The wise and foolish virgins
A Roman Catholic Parish
The Personal Ordinariate of S. Peter
Eutaw Street and Madison Avenue
Rev. Albert Scharbach, Pastor
Andrew Johnson, Organist and Music Director
November 8, 2020
8:00 A.M. Said Mass
10:00 A.M. Sung Mass
This mass will be livestreamed.
“Prière” Jean Langlais
Jean Langlais (1907-1991), who was titular organist at the Basilica of Sainte Clotilde in Paris from 1945 until 1987. Blind from the age of two, Langlais studied at the National Institute for the Young Blind, which happened to house one of the finest music schools in Paris. The chant influence and improvisatory nature of this “prayer” typify the composer’s style.
César Franck (1822-1890), who preceded Jean Langlais at Sainte Clotilde and was professor of organ at the Paris Conservatory. Although this “Sortie” (derived from the French verb “to go out”) was originally written for the harmonium, it can be adapted as a rousing organ postlude.
“Hear the voice and prayer,” Thomas Tallis
Hear the voice and prayer of thy servants,
that they make before thee this day:
That thine eyes may be open
toward this house night and day,
ever toward this place
of which thou hast said,
“My name shall be there.”
And when thou hear’st
have mercy on them.
Thomas Tallis (1505-1585) composed for the Church of England in the 16th century. This earnest prayer is an early anthem by this composer and uses both imitation and homophony to clearly articulate the text.
“If we believe that Jesus died,” John Goss
If we believe that Jesus died and rose again,
Ev’n so them also which sleep in Jesus,
Will God bring with Him.
Wherefore comfort one another with these words.
John Goss (1800-1880) was an organist and music professor in 19th-century England. Goss sets the first line of text describing the death of Jesus in the minor mode using imitation. He then shifts to the major mode to paint the comforting text, “ev’n so them also which sleep in Jesus will God bring with Him.”

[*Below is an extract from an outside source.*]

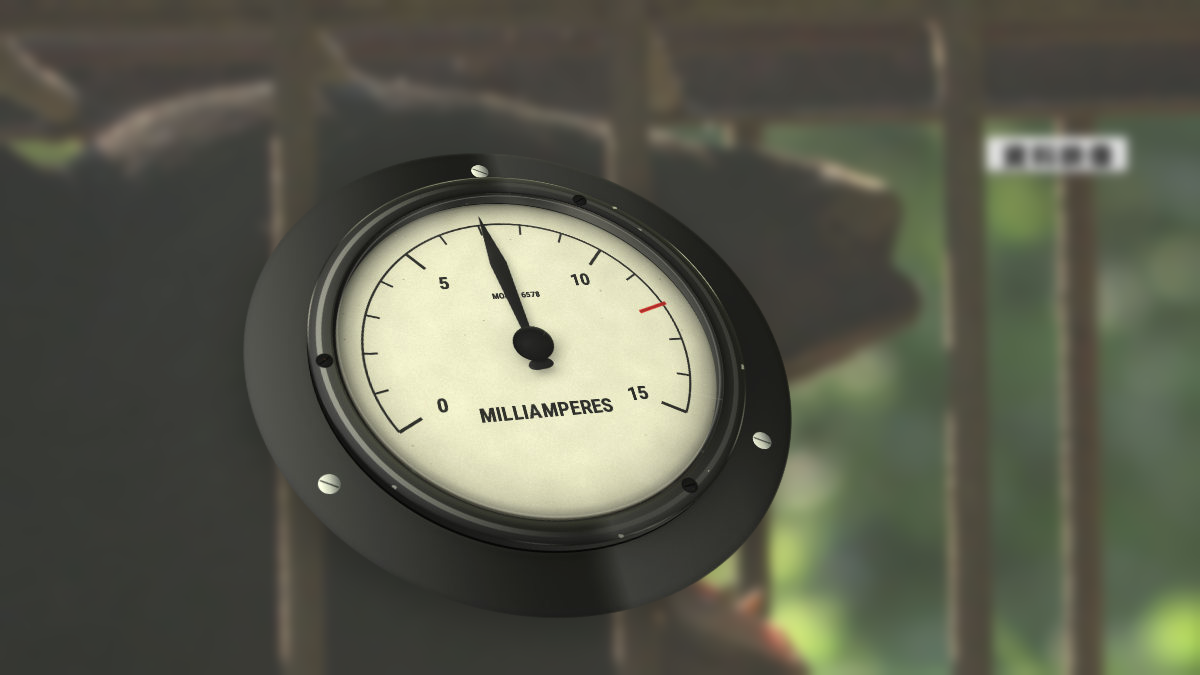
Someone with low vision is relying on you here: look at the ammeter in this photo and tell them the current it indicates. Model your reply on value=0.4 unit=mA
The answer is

Wake, awake, for night is flying (WACHET AUF) is by Philipp Nicolai (1556-1608), translated by Catherine Winkworth (1827-1878). It is partly based on Matthew 25: 1-13, the parable of the wise and foolish virgins. Nicolai was a pastor in Westphalia during a terrible pestilence, which claimed some thirteen hundred lives in his parish alone. Nicolai turned from the constant tragedies and frequent funerals (at times he buried thirty people in one day) to meditate on “the noble, sublime doctrine of eternal life obtained through the blood of Christ.” We look forward to the glorious coming of Jesus when He will deliver us from death and bring us into the kingdom of His Father. Here is Bach’s chorale prelude on the tune.
God is my great desire is a paraphrase of Psalm 63 by the Anglican priest Timothy Dudley-Smith. The tune LEONI is named for Myer Lyon (1751-1797), the cantor at the Great Synagogue, Duke’s Place, London.
The king shall come when morning dawns (MORNING SONG) is by the Scottish Free Church minister John Brownlie (1857–1925). He translated many Eastern hymns, and this hymn bears the impress of Eastern theology. Infused with the imagery of morning light typical of early Greek hymnody, hymn stirs hope in the hearts of all who look forward to the return of Christ. It is a confession of faith in the sure return of our Lord; his coming again will occur in a blaze of glory, which will far surpass his earthly death and resurrection. The text concludes with a paraphrase of the ancient prayer of the church-“Maranatha,” or “Lord, come quickly” (Rev. 22:20). We should not fear, but yearn for the coming of the One we love. MORNING SONG is a folk tune that has some resemblance to the traditional English tune for “Old King Cole.” The tune appeared anonymously in Part II of John Wyeth’s Repository of Sacred Music (1813).